§ **Stored items**
***
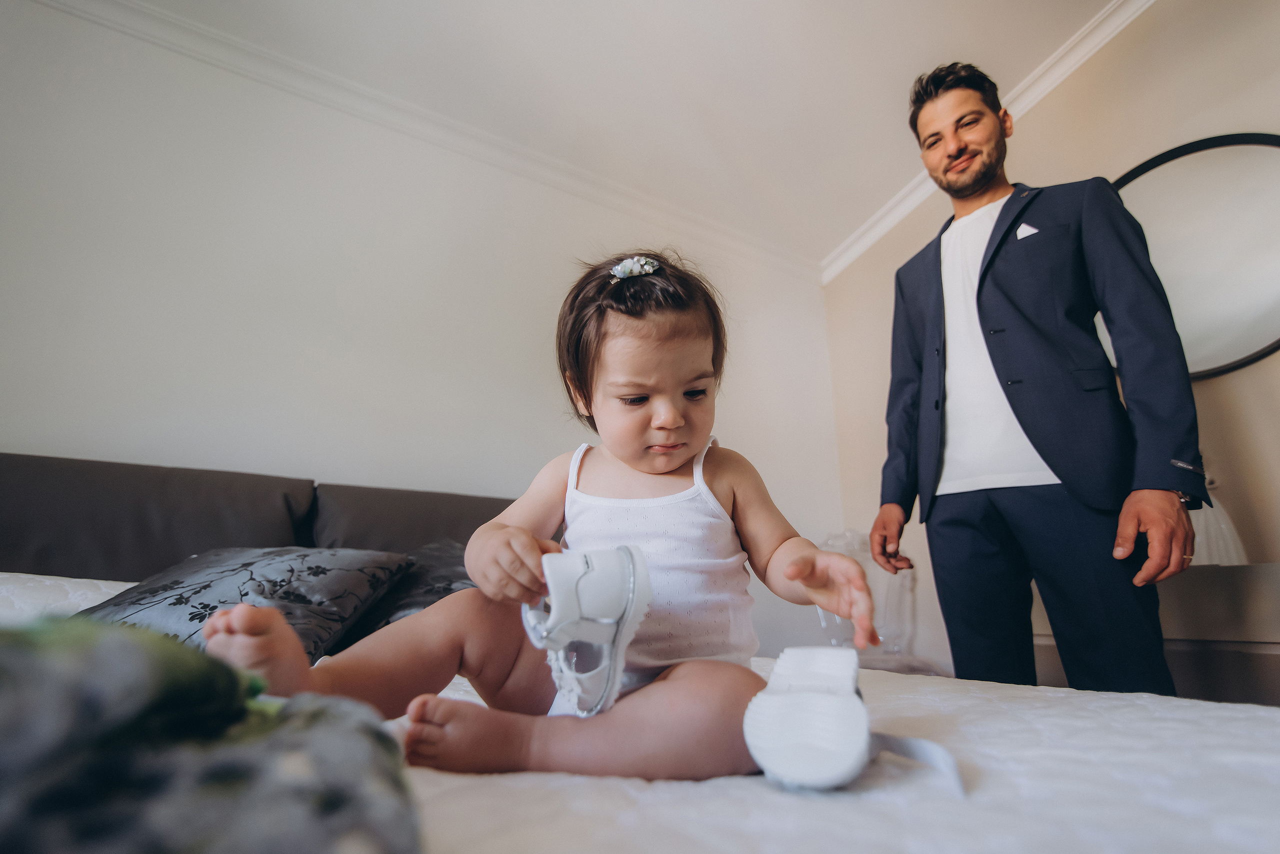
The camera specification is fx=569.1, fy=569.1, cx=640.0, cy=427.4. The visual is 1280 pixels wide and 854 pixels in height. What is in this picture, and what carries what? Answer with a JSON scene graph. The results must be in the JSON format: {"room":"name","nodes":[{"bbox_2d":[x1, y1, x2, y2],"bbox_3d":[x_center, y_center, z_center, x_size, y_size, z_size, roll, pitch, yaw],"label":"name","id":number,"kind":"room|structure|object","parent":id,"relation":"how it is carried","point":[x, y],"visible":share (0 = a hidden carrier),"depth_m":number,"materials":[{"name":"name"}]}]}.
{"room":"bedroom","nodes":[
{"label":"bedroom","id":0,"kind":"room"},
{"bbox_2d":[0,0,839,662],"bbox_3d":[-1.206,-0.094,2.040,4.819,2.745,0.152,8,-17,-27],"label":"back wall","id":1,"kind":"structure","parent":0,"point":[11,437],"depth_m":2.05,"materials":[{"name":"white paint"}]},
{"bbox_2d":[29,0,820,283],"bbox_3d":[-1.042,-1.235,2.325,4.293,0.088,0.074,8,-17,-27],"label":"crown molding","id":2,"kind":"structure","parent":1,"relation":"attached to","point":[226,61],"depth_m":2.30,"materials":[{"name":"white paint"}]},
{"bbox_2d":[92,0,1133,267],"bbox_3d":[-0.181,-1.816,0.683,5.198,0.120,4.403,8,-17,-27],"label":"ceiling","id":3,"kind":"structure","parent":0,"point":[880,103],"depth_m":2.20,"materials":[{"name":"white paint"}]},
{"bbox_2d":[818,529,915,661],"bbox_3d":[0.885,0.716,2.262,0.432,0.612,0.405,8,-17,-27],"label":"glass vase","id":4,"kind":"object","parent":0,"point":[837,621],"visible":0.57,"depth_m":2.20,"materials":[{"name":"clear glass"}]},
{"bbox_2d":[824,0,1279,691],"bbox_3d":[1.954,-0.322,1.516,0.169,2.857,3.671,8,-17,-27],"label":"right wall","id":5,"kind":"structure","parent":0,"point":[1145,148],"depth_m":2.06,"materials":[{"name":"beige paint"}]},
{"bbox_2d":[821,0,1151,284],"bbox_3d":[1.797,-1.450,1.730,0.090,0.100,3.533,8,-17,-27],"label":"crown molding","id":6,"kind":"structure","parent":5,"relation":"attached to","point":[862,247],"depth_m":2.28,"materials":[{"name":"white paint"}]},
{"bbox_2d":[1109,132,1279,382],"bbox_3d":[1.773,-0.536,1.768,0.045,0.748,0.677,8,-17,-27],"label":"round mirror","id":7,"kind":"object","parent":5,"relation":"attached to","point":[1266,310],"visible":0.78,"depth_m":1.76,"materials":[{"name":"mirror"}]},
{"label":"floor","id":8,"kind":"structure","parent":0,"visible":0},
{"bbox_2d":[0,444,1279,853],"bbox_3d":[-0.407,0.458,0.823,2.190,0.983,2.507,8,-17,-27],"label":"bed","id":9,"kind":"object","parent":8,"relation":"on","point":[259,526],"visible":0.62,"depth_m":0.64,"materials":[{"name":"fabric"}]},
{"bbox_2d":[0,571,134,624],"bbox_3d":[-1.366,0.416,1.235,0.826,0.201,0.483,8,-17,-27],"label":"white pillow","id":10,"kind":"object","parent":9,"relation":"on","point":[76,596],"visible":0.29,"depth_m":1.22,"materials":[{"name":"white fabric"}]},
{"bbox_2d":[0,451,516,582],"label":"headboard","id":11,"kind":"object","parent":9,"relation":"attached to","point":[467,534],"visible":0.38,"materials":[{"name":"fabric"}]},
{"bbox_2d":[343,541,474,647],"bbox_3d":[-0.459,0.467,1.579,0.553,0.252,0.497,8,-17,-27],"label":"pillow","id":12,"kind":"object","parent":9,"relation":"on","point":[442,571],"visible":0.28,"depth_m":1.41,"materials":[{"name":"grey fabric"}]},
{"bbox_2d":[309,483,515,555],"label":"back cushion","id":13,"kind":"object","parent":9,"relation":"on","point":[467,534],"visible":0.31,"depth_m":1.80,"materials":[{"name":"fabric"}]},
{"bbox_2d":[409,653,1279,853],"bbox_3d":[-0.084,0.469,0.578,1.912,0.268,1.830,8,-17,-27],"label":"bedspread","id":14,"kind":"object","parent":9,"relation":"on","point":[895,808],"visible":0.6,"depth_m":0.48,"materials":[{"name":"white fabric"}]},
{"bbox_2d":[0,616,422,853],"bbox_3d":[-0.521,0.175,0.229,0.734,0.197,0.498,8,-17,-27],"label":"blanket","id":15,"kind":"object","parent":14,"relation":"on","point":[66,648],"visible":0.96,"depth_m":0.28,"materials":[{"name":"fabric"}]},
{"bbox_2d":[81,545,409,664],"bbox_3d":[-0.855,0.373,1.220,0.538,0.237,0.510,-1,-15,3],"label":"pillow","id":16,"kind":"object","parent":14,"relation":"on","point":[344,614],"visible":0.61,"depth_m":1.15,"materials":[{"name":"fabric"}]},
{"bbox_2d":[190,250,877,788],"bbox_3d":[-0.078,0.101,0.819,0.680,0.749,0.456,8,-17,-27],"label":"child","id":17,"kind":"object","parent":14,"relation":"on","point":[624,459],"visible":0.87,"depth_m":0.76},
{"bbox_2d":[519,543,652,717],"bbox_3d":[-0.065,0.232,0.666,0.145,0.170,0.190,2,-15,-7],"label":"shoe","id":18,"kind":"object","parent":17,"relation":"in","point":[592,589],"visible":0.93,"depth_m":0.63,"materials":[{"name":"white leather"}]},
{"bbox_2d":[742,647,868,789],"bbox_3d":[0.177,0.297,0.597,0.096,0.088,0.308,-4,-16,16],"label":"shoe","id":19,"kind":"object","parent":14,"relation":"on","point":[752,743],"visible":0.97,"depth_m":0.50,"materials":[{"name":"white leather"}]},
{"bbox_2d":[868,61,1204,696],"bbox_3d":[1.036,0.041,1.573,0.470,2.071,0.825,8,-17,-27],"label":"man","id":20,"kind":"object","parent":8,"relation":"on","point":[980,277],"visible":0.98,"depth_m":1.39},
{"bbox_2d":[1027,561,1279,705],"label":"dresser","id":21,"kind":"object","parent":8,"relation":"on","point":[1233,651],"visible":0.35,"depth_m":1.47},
***
§ **Assigned task**
Please transcribe each entry exactly and exclude any image it contains.

§ **Solution for this task**
The camera specification is fx=569.1, fy=569.1, cx=640.0, cy=427.4. The visual is 1280 pixels wide and 854 pixels in height. What is in this picture, and what carries what? Answer with a JSON scene graph. The results must be in the JSON format: {"room":"name","nodes":[{"bbox_2d":[x1, y1, x2, y2],"bbox_3d":[x_center, y_center, z_center, x_size, y_size, z_size, roll, pitch, yaw],"label":"name","id":number,"kind":"room|structure|object","parent":id,"relation":"how it is carried","point":[x, y],"visible":share (0 = a hidden carrier),"depth_m":number,"materials":[{"name":"name"}]}]}.
{"room":"bedroom","nodes":[
{"label":"bedroom","id":0,"kind":"room"},
{"bbox_2d":[0,0,839,662],"bbox_3d":[-1.206,-0.094,2.040,4.819,2.745,0.152,8,-17,-27],"label":"back wall","id":1,"kind":"structure","parent":0,"point":[11,437],"depth_m":2.05,"materials":[{"name":"white paint"}]},
{"bbox_2d":[29,0,820,283],"bbox_3d":[-1.042,-1.235,2.325,4.293,0.088,0.074,8,-17,-27],"label":"crown molding","id":2,"kind":"structure","parent":1,"relation":"attached to","point":[226,61],"depth_m":2.30,"materials":[{"name":"white paint"}]},
{"bbox_2d":[92,0,1133,267],"bbox_3d":[-0.181,-1.816,0.683,5.198,0.120,4.403,8,-17,-27],"label":"ceiling","id":3,"kind":"structure","parent":0,"point":[880,103],"depth_m":2.20,"materials":[{"name":"white paint"}]},
{"bbox_2d":[818,529,915,661],"bbox_3d":[0.885,0.716,2.262,0.432,0.612,0.405,8,-17,-27],"label":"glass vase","id":4,"kind":"object","parent":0,"point":[837,621],"visible":0.57,"depth_m":2.20,"materials":[{"name":"clear glass"}]},
{"bbox_2d":[824,0,1279,691],"bbox_3d":[1.954,-0.322,1.516,0.169,2.857,3.671,8,-17,-27],"label":"right wall","id":5,"kind":"structure","parent":0,"point":[1145,148],"depth_m":2.06,"materials":[{"name":"beige paint"}]},
{"bbox_2d":[821,0,1151,284],"bbox_3d":[1.797,-1.450,1.730,0.090,0.100,3.533,8,-17,-27],"label":"crown molding","id":6,"kind":"structure","parent":5,"relation":"attached to","point":[862,247],"depth_m":2.28,"materials":[{"name":"white paint"}]},
{"bbox_2d":[1109,132,1279,382],"bbox_3d":[1.773,-0.536,1.768,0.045,0.748,0.677,8,-17,-27],"label":"round mirror","id":7,"kind":"object","parent":5,"relation":"attached to","point":[1266,310],"visible":0.78,"depth_m":1.76,"materials":[{"name":"mirror"}]},
{"label":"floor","id":8,"kind":"structure","parent":0,"visible":0},
{"bbox_2d":[0,444,1279,853],"bbox_3d":[-0.407,0.458,0.823,2.190,0.983,2.507,8,-17,-27],"label":"bed","id":9,"kind":"object","parent":8,"relation":"on","point":[259,526],"visible":0.62,"depth_m":0.64,"materials":[{"name":"fabric"}]},
{"bbox_2d":[0,571,134,624],"bbox_3d":[-1.366,0.416,1.235,0.826,0.201,0.483,8,-17,-27],"label":"white pillow","id":10,"kind":"object","parent":9,"relation":"on","point":[76,596],"visible":0.29,"depth_m":1.22,"materials":[{"name":"white fabric"}]},
{"bbox_2d":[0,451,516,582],"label":"headboard","id":11,"kind":"object","parent":9,"relation":"attached to","point":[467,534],"visible":0.38,"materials":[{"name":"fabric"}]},
{"bbox_2d":[343,541,474,647],"bbox_3d":[-0.459,0.467,1.579,0.553,0.252,0.497,8,-17,-27],"label":"pillow","id":12,"kind":"object","parent":9,"relation":"on","point":[442,571],"visible":0.28,"depth_m":1.41,"materials":[{"name":"grey fabric"}]},
{"bbox_2d":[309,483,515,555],"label":"back cushion","id":13,"kind":"object","parent":9,"relation":"on","point":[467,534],"visible":0.31,"depth_m":1.80,"materials":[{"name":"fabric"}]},
{"bbox_2d":[409,653,1279,853],"bbox_3d":[-0.084,0.469,0.578,1.912,0.268,1.830,8,-17,-27],"label":"bedspread","id":14,"kind":"object","parent":9,"relation":"on","point":[895,808],"visible":0.6,"depth_m":0.48,"materials":[{"name":"white fabric"}]},
{"bbox_2d":[0,616,422,853],"bbox_3d":[-0.521,0.175,0.229,0.734,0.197,0.498,8,-17,-27],"label":"blanket","id":15,"kind":"object","parent":14,"relation":"on","point":[66,648],"visible":0.96,"depth_m":0.28,"materials":[{"name":"fabric"}]},
{"bbox_2d":[81,545,409,664],"bbox_3d":[-0.855,0.373,1.220,0.538,0.237,0.510,-1,-15,3],"label":"pillow","id":16,"kind":"object","parent":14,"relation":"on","point":[344,614],"visible":0.61,"depth_m":1.15,"materials":[{"name":"fabric"}]},
{"bbox_2d":[190,250,877,788],"bbox_3d":[-0.078,0.101,0.819,0.680,0.749,0.456,8,-17,-27],"label":"child","id":17,"kind":"object","parent":14,"relation":"on","point":[624,459],"visible":0.87,"depth_m":0.76},
{"bbox_2d":[519,543,652,717],"bbox_3d":[-0.065,0.232,0.666,0.145,0.170,0.190,2,-15,-7],"label":"shoe","id":18,"kind":"object","parent":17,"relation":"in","point":[592,589],"visible":0.93,"depth_m":0.63,"materials":[{"name":"white leather"}]},
{"bbox_2d":[742,647,868,789],"bbox_3d":[0.177,0.297,0.597,0.096,0.088,0.308,-4,-16,16],"label":"shoe","id":19,"kind":"object","parent":14,"relation":"on","point":[752,743],"visible":0.97,"depth_m":0.50,"materials":[{"name":"white leather"}]},
{"bbox_2d":[868,61,1204,696],"bbox_3d":[1.036,0.041,1.573,0.470,2.071,0.825,8,-17,-27],"label":"man","id":20,"kind":"object","parent":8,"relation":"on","point":[980,277],"visible":0.98,"depth_m":1.39},
{"bbox_2d":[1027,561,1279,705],"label":"dresser","id":21,"kind":"object","parent":8,"relation":"on","point":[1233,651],"visible":0.35,"depth_m":1.47},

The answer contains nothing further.